Lifestyle

Former student creates website for contacting representatives

Ryan Epp is using the old-fashioned lobbying method of strongly worded letters.

One day in January, Ryan Epp called Sen. Pat Toomey’s office more than 20 times, trying to voice his opinion about Betsy DeVos’s nomination as the United States Secretary of Education. When no one answered, he wrote his thoughts out in a letter.

Then he realized he had no stamps.

“I figured there would be some website I could go to that would send a letter for me, but there wasn’t,” said Epp, a former computer science student.

That was when Epp said he got one of his “wacky ideas,” and he decided to create Snail Mail Congress — a service that sends a physical letter to representatives. A week later, the site was live.

For $1.28, people can upload a short, personal message addressed to their representative on the website, and Epp will format, hand-seal, stamp and mail the letter. The cost goes to supplies like envelopes and stamps. According to Epp’s website, he does not profit from the service.

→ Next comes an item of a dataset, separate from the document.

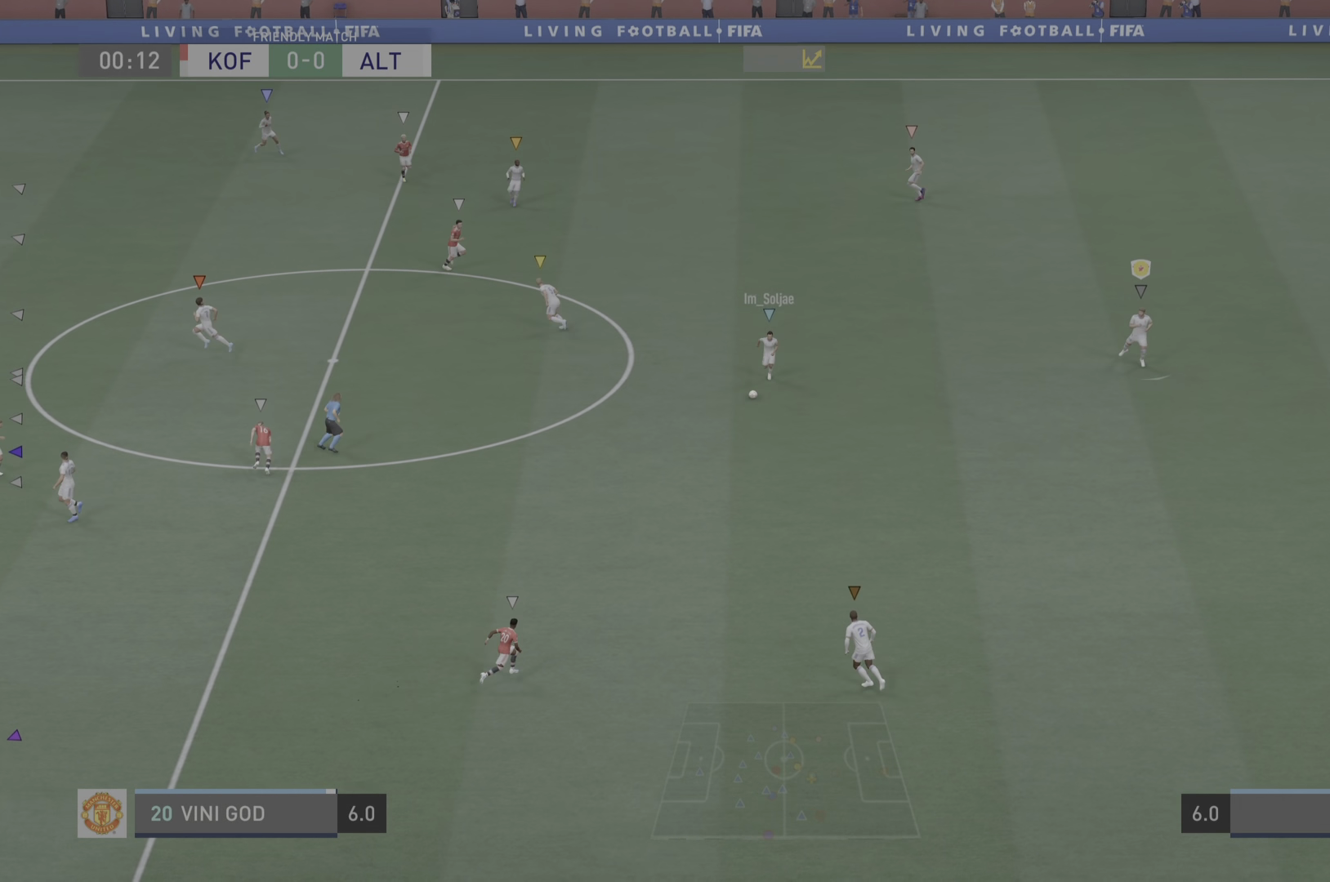
{"buttons": [], "left_stick": "down", "right_stick": "center", "events": [[284, "left_stick", "down"]]}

Snail Mail Congress was created in January, about a month before Toomey faced public criticism for not answering constituents’ phone calls. In February, Toomey hosted a telephone town hall to answer questions, which was accidentally broadcasted from a Temple Police Code Blue Emergency Phone on 15th and Jefferson streets.

The project is based out of Lititz, Pennsylvania, but Epp said he has mailed letters to senators across the country like Texas Sen. Ted Cruz, New York Sen. Chuck Schumer and New Jersey Sen. Cory Booker.

Epp chose “snail mail” because representatives are more likely to read a handwritten letter than something sent virtually, he said. He added that he has a third-party service to help him mail letters if too many requests come in, and he recently bought a bigger mailbox because of increasing demand.

Steven Kelly, Toomey’s press secretary, wrote in an email that he believes that phone calls, emails and letters are all equally effective when constituents try to contact their representatives.

“For the convenience purposes for a constituent, using the website to send a email (sic) is my recommendation,” Kelly wrote.

Mitchell Sellers, a political science professor who teaches the class American State and Local Politics, said constituents should focus on key points that are important to them when they write letters to their representatives.

He said a representative’s staff members will often explain the major points in their constituents’ letters.

“Staffers will get the initial look at your letter,” he said. “Your representative might look at it, but it’s more likely that they won’t.”

Jon Geeting is the director of engagement for Philadelphia 3.0, an organization that backs candidates running for City Hall to “lead efforts to reform and modernize” city government, according to its website.

He agreed that using a personal message is best when reaching out to representatives. Geeting said civic engagement is the reason the American Health Care Act — the piece of legislation proposed to replace the Affordable Care Act — wasn’t passed.

“I know Pat Toomey hasn’t been that responsive to constituents calling him, so if you take town halls or phone calls off the table, the next most effective way is sending a physical letter,” Geeting said.

Epp said he created the bipartisan service to get more people involved in politics. For the 2016 general election, 64 percent of Philadelphia’s registered voters participated — a percentage lower than the turnout for the 2012 and 2008 election.

“People consider politics to be just voting and that’s your only duty,” Epp said. “I think it should be a year-long engagement, not just stopping at the elections.”